Quiet Skies says its members forwarded the environmental analysis to the Seattle office of the federal Environmental Protection Agency “for their expert comment on the format and content.”
“The EPA kindly reviewed the FAA’s Preliminary Environmental Assessment and forwarded their comments to both the FAA and the Quiet Skies,” the newsletter says.
The result, it says, were “areas for significant improvement and certain items were omitted” that were pointed out to the FAA.
Justifying plane turns
But Quiet Skies says there “are indications” that the agency may be planning to issue a “Categorical Exclusion” justifying the turns over Burien.
“If they do, we expect the city to challenge the legitimacy” of the preliminary environmental assessment.
Last winter, Quiet Skies brought the matter to the Burien City Council that had the financial means to support hiring experienced lawyers to battle the FAA, so the Quiet Skies case became the City of Burien’s legal case.
The city hired the Dentons law firm’s San Francisco office. Dentons bills itself as “a global law firm … with the competitive edge in an increasingly complex and interconnected marketplace.”
Dentons immediately petitioned the Ninth Circuit Court in San Francisco “related to our grievance against the FAA.”
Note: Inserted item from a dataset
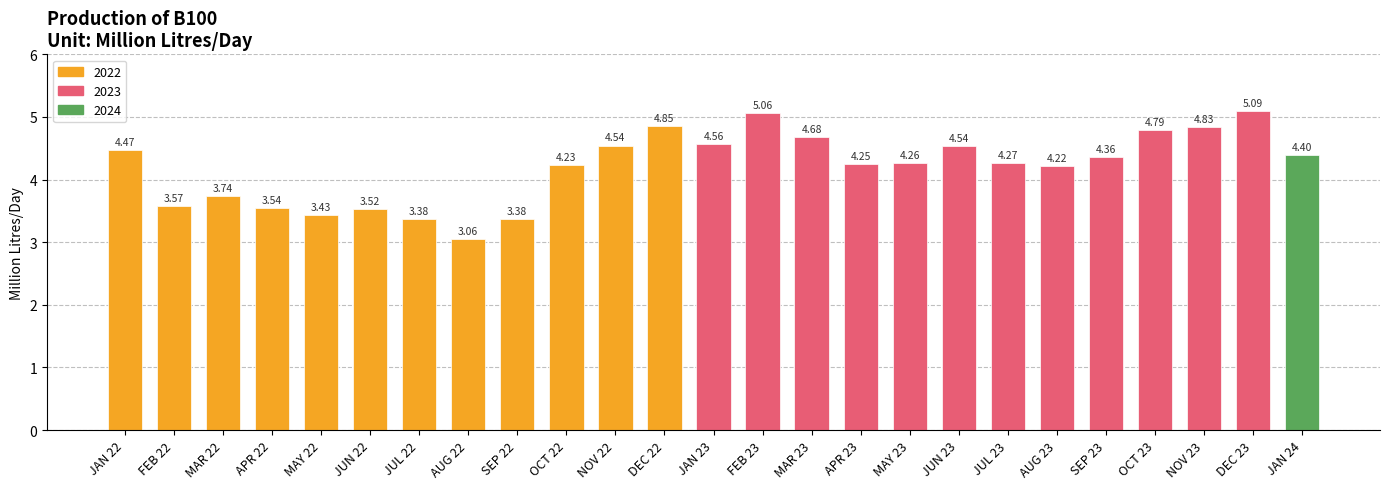

What is the difference between the values at APR 23 and AUG 22?

1.2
Quiet Skies said, “even though the FAA has reversed its directive, the petition remains in effect, subject to mediation efforts.”
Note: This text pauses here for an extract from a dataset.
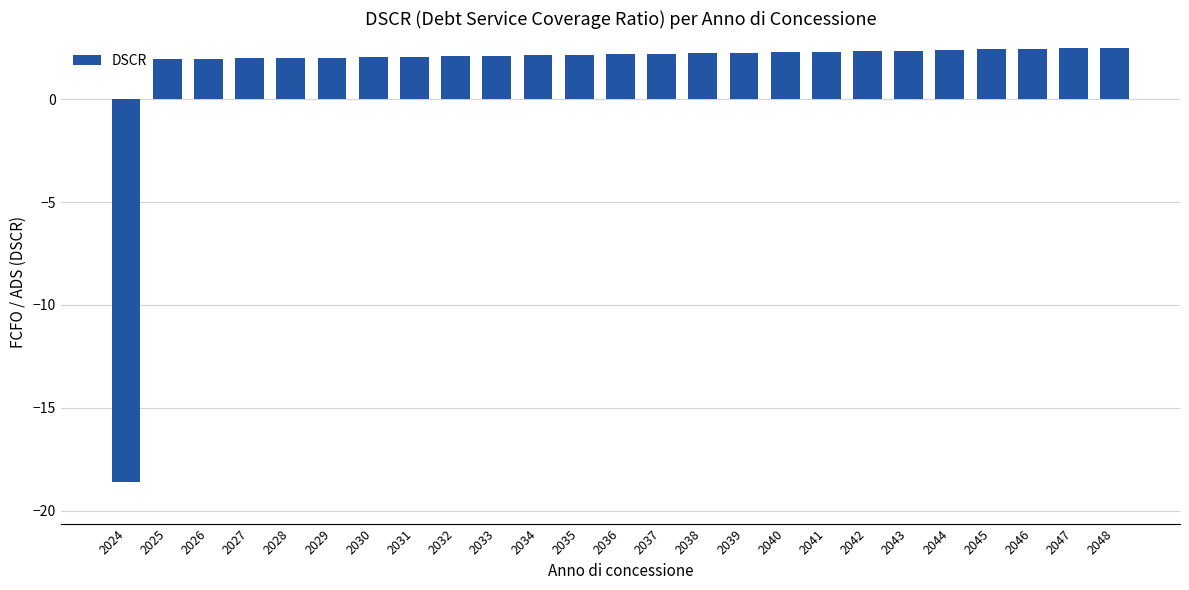

What is the difference between the second highest and minimum values?

21.1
The 9th Circuit Court is the busiest federal appeals court in the nation and it “prefers to allow the parties to a petition to attempt to resolve their differences before the case goes before the judges.”
Quiet Skies newsletter says its petition “is currently a work in progress.”
Seeking a Solution
Quiet Skies said that on July 25, Burien City Attorney Lisa Marshall and City Manager Brian Wilson and the Denton’s lawyer, Matthew Adams, “met with approximately twelve FAA personnel to discuss possible solutions.”
But Quiet Skies was “not allowed to attend the meeting” and if they did, “the FAA would cancel the meeting,” so it opted out because there was “more to gain by having the meeting.”
Marshall and Wilson later met with Quiet Skies and discussed the points the FAA had raised in the meeting.
Now Burien City Attorney Marshall and Matt Adams of Dentons Law Firm “are drafting a letter to the FAA thanking the FAA for the meeting and asking several additional questions.”
Over flights are back
Quiet Skies writes that they monitored the propjet Q400 departures.
“The conclusion, although they have rescinded the procedure for an automatic turn to 250 degrees (which sent the aircraft over Burien) … they have replaced that procedure with one that allows controllers to arbitrarily decide each Q400 departure path to the west over Burien.”
While having controllers deciding takeoff route “is a more or less traditional way of doing business for the FAA,” Quiet Skies says changes are needed.
“We believe (the) process needs to be replaced with a procedure that conforms to the National Environmental Policy Act.”
Quiet Skies says that if the FAA issues a categorical exception for the flights turned over Burien, Marshall’s “current position” is that “the 250-degree heading violates” environmental policy law and that the 756 comments provided the FAA are a very good indication that the impacts to residents are “significant” thereby requiring the completion of an environmental assessment.